Во всяком случае, «еврейство» было биографическим сценарием и выстраивалось по определённым программам. Среди них - и такое как будто неожиданное «переключение гештальтов», о котором тоже говорил Беленкин: вчерашний член партии, громивший сионизм на партийных собраниях, «вдруг» приходил в ОВИР и подавал документы на выезд, не умея ни слова сказать ни о еврейской культуре, ни тем более о религии. (Понятно, что за всем этим стояли социальные, экономические, психологические, наконец, проблемы, - которые волею обстоятельств получали национальную интерпретацию.) Такое новоосознанное, почти новообретённое еврейство - бывшее пунктом уязвимости - становилось жестом непринадлежности: легальным поводом не принадлежать к данному социуму. «Еврейство» разрабатывалось как один из сценариев несогласия.

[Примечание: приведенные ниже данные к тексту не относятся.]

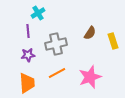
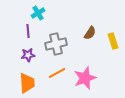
pink star: moved 5 px left, 1 px down
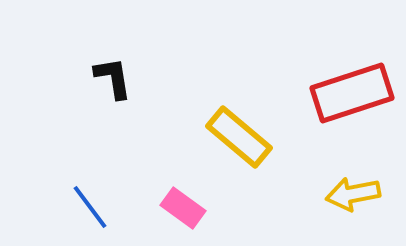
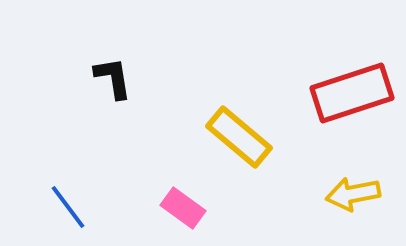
blue line: moved 22 px left
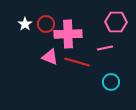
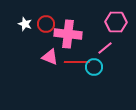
white star: rotated 16 degrees counterclockwise
pink cross: rotated 8 degrees clockwise
pink line: rotated 28 degrees counterclockwise
red line: rotated 15 degrees counterclockwise
cyan circle: moved 17 px left, 15 px up
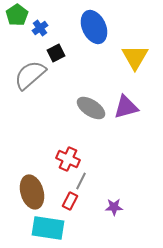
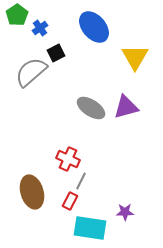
blue ellipse: rotated 16 degrees counterclockwise
gray semicircle: moved 1 px right, 3 px up
purple star: moved 11 px right, 5 px down
cyan rectangle: moved 42 px right
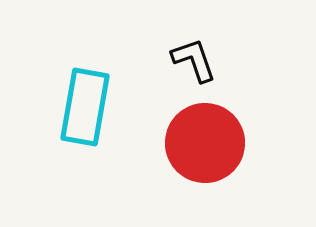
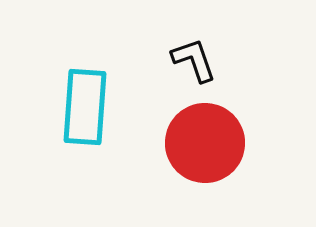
cyan rectangle: rotated 6 degrees counterclockwise
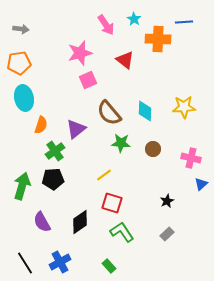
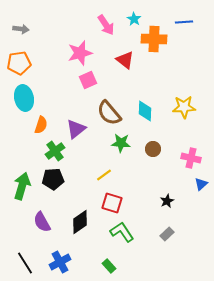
orange cross: moved 4 px left
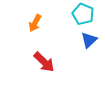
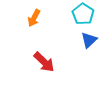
cyan pentagon: rotated 10 degrees clockwise
orange arrow: moved 1 px left, 5 px up
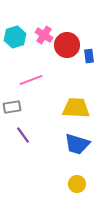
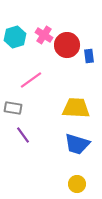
pink line: rotated 15 degrees counterclockwise
gray rectangle: moved 1 px right, 1 px down; rotated 18 degrees clockwise
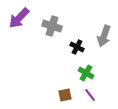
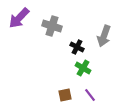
green cross: moved 3 px left, 5 px up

Публицистка Алла Гербер, тоже активист диссидентского и еврейского национального движения (фонд «Холокост», Москва) вспоминала: «Я, как еврейка, очень долго ею не была.» В детстве она, родившаяся в еврейской семье, даже не знала, что существует язык иврит: её никто этому не учил. И в зрелые годы, по её словам, она «не определяла себя по национальному признаку» и в 1989 году пошла в русское демократическое движение. Так, по её словам, было со многими.

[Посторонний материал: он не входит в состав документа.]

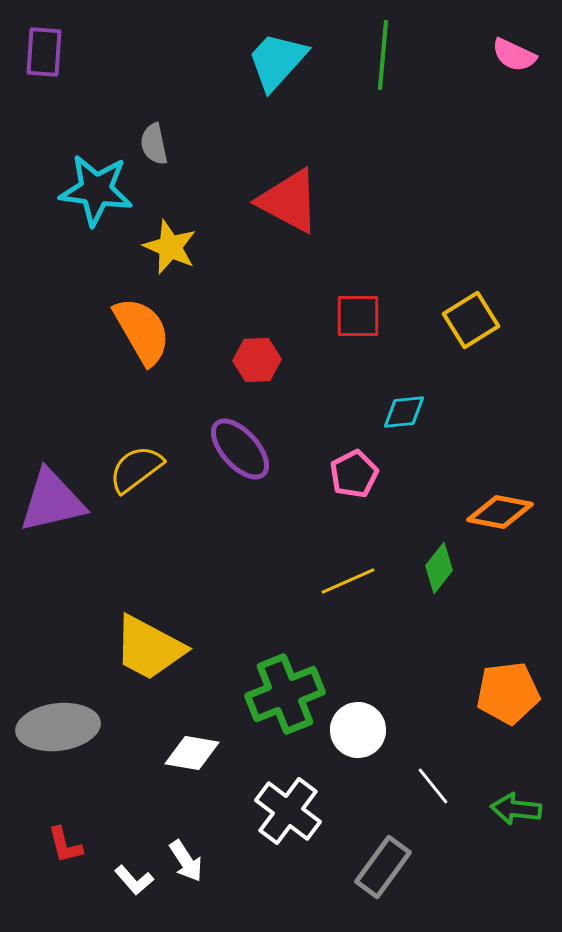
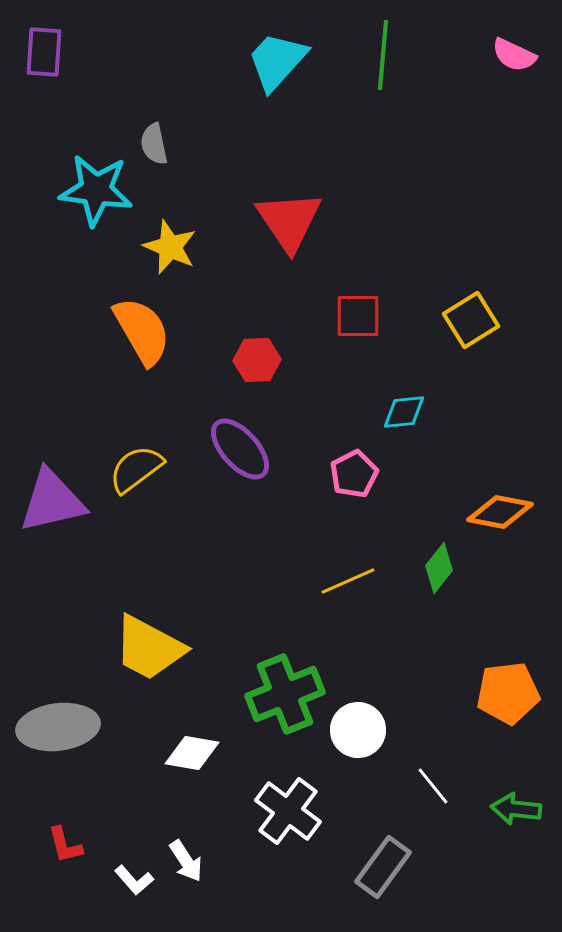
red triangle: moved 20 px down; rotated 28 degrees clockwise
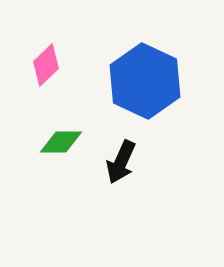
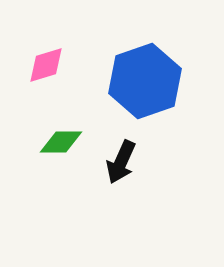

Нужен был некий толчок - нередко случавшийся биографически довольно поздно - чтобы человек начал осознавать себя в «национальном» ключе, а свою биографию интерпретировать как часть национальной истории. «Мы были, - вспоминала Гербер, - на пороге выбора. Одни из нас, к числу которых принадлежала и я, решили, что они будут жить в России и делать все, что смогут, чтобы в России был демократический режим, который бы сделал жизнь евреев здесь такой же нормальной, как и жизнь любого другого народа.... И тогда пригодится знание своих традиций, своих законов, языка и т.д.». «Другие сделали другой выбор. Они стали сионистами.»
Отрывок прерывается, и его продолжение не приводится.